The Evil That Men Do: Perverting Justice to Punish Perverts
Grant H. Morris
University of San Diego, School of Law - Professor of Law Emeritus
University of Illinois Law Review, Vol. 2000, Iss. 4
In Kansas v. Hendricks, 521 U.S. 346 (1997), by the narrowest of margins, the Supreme Court upheld the Kansas Sexually Violent Predator (SVP) statute against several constitutional attacks. With this Supreme Court imprimatur, SVP legislation has become the wave of the present-a politically popular solution to the problem of repeated sexual violence against women and children. Typically, after an individual identifiable as an SVP serves a criminal sentence, he is subjected to civil commitment and detained indefinitely.
Many scholars assert that Hendricks was wrongly decided and that SVP legislation should be held unconstitutional. I review their arguments and conclude that after Hendricks, they are not likely to succeed. However, the Supreme Court did not consider an equal protection attack on SVP legislation. In my article, I explain why an equal protection challenge claiming that SVPs are similarly situated with other civilly committed patients is likely to fail.
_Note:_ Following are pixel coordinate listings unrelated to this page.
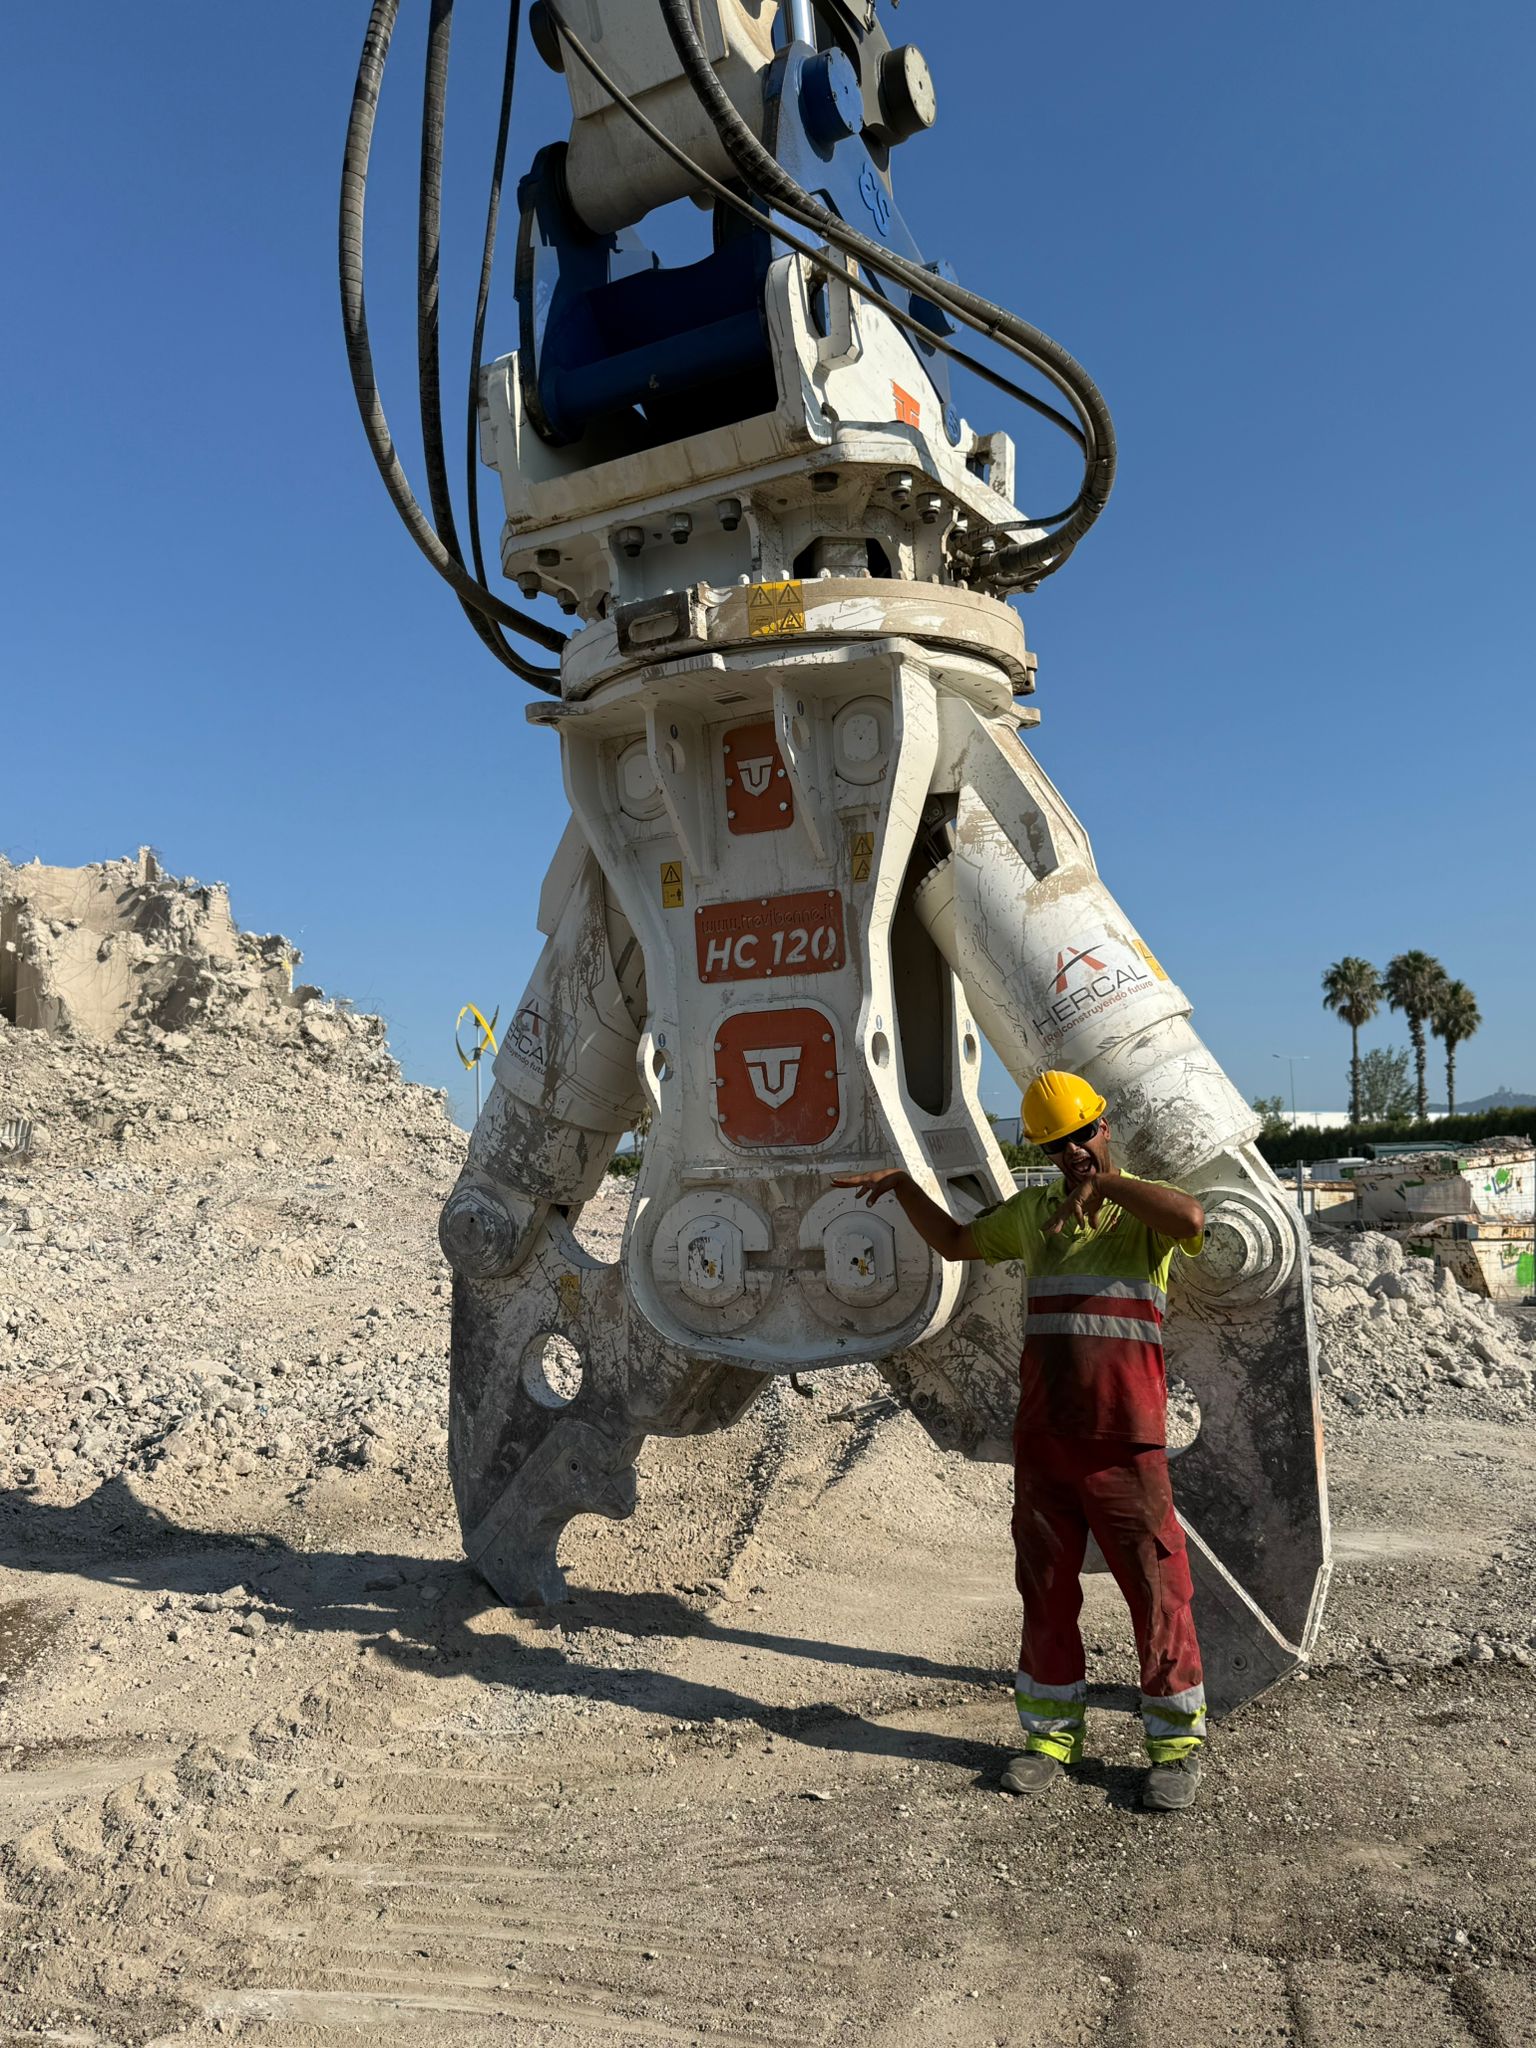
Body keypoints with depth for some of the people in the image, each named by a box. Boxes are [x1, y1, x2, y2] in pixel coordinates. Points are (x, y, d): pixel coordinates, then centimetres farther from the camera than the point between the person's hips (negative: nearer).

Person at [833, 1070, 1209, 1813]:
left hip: (1125, 1442, -5)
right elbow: (954, 1241, 27)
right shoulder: (1033, 1212, 14)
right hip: (1042, 1437, 5)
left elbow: (1191, 1219, -26)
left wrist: (1103, 1181, -19)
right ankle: (1052, 1733, 26)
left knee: (1157, 1589, 1)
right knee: (1046, 1591, 13)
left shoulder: (1145, 1211, -1)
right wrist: (904, 1185, 16)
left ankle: (1177, 1745, 16)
Nevertheless, I believe that a properly framed equal protection claim could, and should succeed. I explain why, based on other Supreme Court decisions, SVP legislation impermissibly discriminates against sentence-expiring convicts, incompetent criminal defendants, and nondangerous insanity acquittees by exempting from SVP commitment other individuals who are equally mentally disordered and dangerous.